Selected excerpt:

╭──

Verifying Ito isometry for simple stochastic processes

It is known that stochastic integral must satisfy the isometry property which is $$ \mathbb{E}\left[ \left( \int_0^T X_t~dB_t\right)^2 \right] = \mathbb{E} \left[ \int_0^T X^2_t~dt \right] . $$ I am trying to prove this property for a simple stochastic process. What I said so far that is $$ \mathbb{E}\left[\sum_{i=0}^{n-1} X_i \left(B(t_{i+1})-B(t_i)\right)\right]^2, $$ then I am stuck. I know that we should to write the square sum as double sum to continue the proof but I couldn't do it. Any help please!

I take it that a simple process is a process of the form $$ Y_t=\sum_{i=0}^{n-1} X_i 1_{]t_i,t_{i+1}]}(t),\quad t\geq 0, $$ where $0\leq t_1<t_2<\cdots < t_n$ and $X_i$ is a bounded $\mathcal{F}_{t_i}$-measureable variable. Now we need the following result.

╰──

Exercise 1: Reproduce word for word the stretch of the Ito isometry thread above from "Verifying Ito isometry" through "Any help please!".
Exercise 2:
Answer these questions about the Ito isometry thread above:
(a) What property does the opening post say a stochastic integral must satisfy?
(b) According to the asker, how should the square of the sum be rewritten to continue the proof?
(c) In the reply, what kind of variable is each $X_i$ in a simple process?
Exercise 3: Carry on the reply in the Ito isometry thread from the point where the text above stops.

Dataset excerpts:
╭──

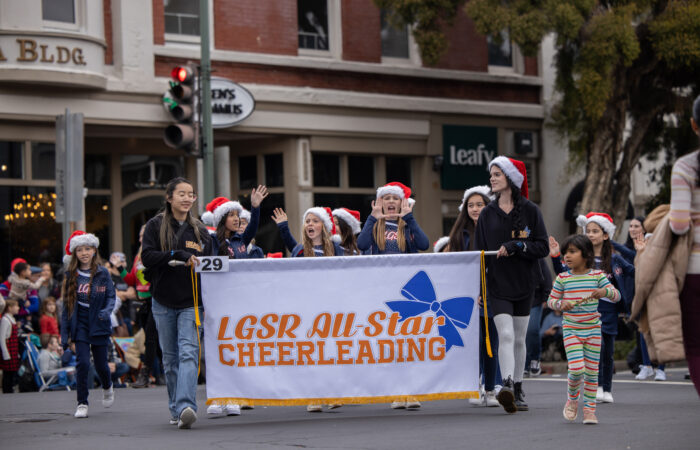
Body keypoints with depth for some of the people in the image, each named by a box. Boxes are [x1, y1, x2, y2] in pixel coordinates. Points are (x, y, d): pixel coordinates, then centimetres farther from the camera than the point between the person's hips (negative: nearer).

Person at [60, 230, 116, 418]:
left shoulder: (103, 273, -1)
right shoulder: (71, 275, 3)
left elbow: (111, 296, 1)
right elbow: (67, 304, 5)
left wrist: (106, 311, -21)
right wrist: (64, 333, 1)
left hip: (98, 324, 0)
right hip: (80, 325, 0)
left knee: (101, 364, 7)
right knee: (83, 363, -10)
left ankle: (107, 388, 40)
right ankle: (82, 404, 0)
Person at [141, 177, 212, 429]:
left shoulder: (199, 230, 11)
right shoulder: (156, 226, 4)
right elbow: (147, 256, -10)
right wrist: (179, 255, -21)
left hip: (191, 302, 0)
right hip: (163, 301, 0)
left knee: (188, 352, -16)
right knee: (170, 358, 7)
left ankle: (186, 406, -28)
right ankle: (175, 409, 18)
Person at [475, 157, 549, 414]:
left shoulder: (530, 211, 1)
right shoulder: (487, 214, 6)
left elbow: (542, 247, -3)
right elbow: (480, 252, 8)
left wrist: (515, 246, -17)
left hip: (524, 284, 0)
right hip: (497, 284, 0)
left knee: (519, 339, 9)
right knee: (506, 335, -17)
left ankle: (518, 390, 18)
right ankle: (507, 385, -29)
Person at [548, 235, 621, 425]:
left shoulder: (597, 276, 1)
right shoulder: (562, 278, 2)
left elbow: (616, 295, 0)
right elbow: (551, 300, 8)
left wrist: (605, 291, -22)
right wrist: (561, 304, -14)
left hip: (592, 329, 1)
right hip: (571, 329, -1)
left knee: (591, 370, 3)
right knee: (576, 368, -14)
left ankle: (589, 408, 14)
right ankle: (573, 398, 15)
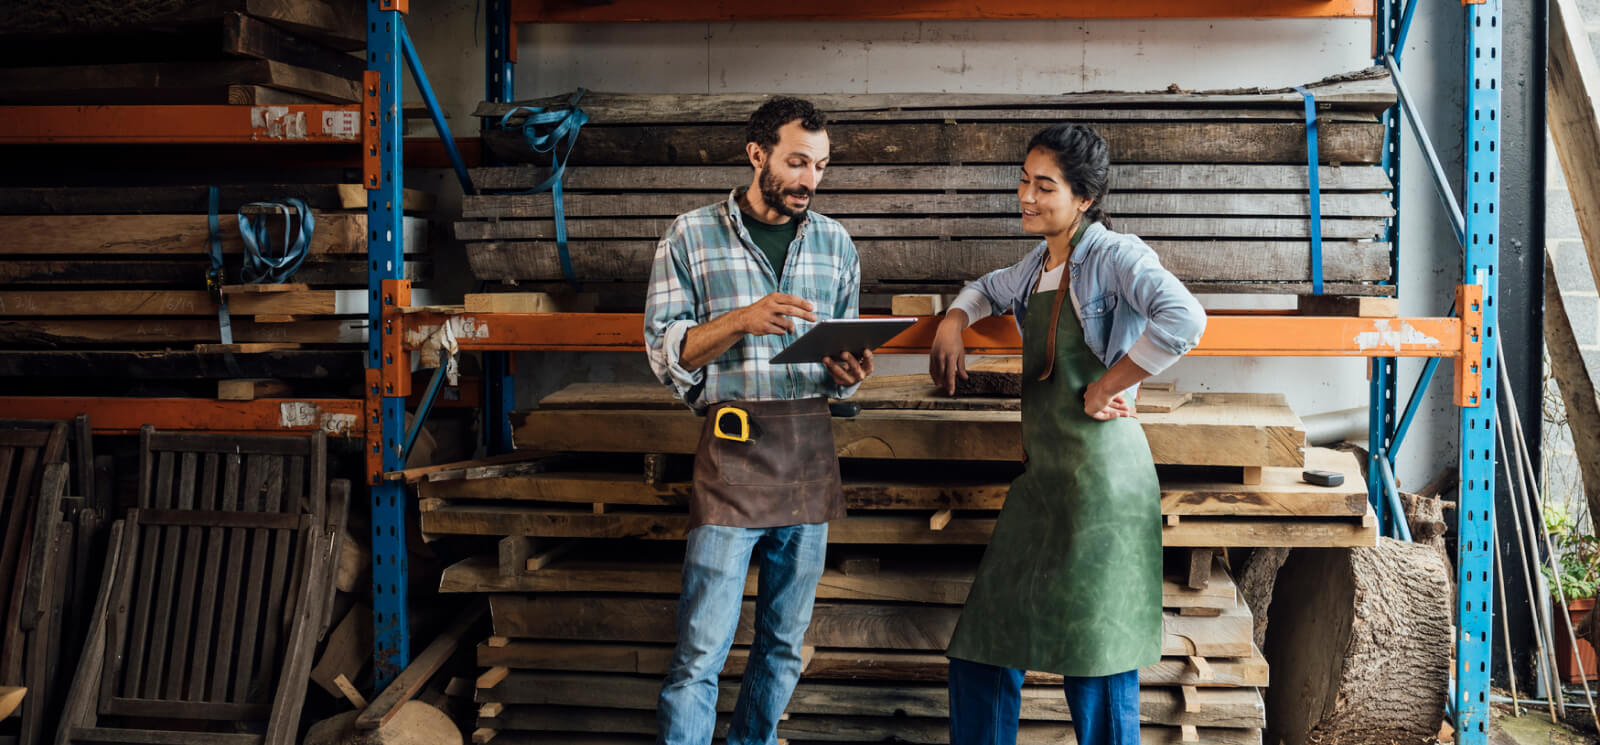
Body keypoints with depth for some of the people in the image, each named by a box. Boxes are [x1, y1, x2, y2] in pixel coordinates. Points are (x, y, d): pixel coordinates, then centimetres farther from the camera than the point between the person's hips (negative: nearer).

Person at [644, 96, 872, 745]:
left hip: (810, 454, 4)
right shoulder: (692, 235, 2)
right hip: (731, 453, -4)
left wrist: (846, 374, -5)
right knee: (701, 650, -7)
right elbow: (664, 353, -3)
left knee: (785, 643, 11)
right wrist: (740, 320, -18)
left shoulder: (834, 243, 12)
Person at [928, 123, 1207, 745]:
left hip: (1100, 478, -8)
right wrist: (953, 323, 17)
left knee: (1097, 669, -1)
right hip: (1041, 476, 8)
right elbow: (989, 289, 38)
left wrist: (1104, 387, -20)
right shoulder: (1040, 263, 15)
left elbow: (1183, 320, -29)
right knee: (982, 652, 12)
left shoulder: (1113, 255, -10)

╰──

Expected answer 1:
Verifying Ito isometry for simple stochastic processes

It is known that stochastic integral must satisfy the isometry property which is $$ \mathbb{E}\left[ \left( \int_0^T X_t~dB_t\right)^2 \right] = \mathbb{E} \left[ \int_0^T X^2_t~dt \right] . $$ I am trying to prove this property for a simple stochastic process. What I said so far that is $$ \mathbb{E}\left[\sum_{i=0}^{n-1} X_i \left(B(t_{i+1})-B(t_i)\right)\right]^2, $$ then I am stuck. I know that we should to write the square sum as double sum to continue the proof but I couldn't do it. Any help please!

Expected answer 2:
(a) The isometry property.
(b) As a double sum.
(c) A bounded $\mathcal{F}_{t_i}$-measurable variable.

Expected answer 3:
For every simple process $Y=(Y_t)_{t\geq 0}$ the process
$$ \left(\left(\int_0^t Y_s\;\mathrm{d}B_s\right)^2 -\int_0^t Y_s^2\;\mathrm{d}s\right)_{t\geq 0} $$ is a martingale which is $0$ at $0$.

By taking expectation this shows the desired property.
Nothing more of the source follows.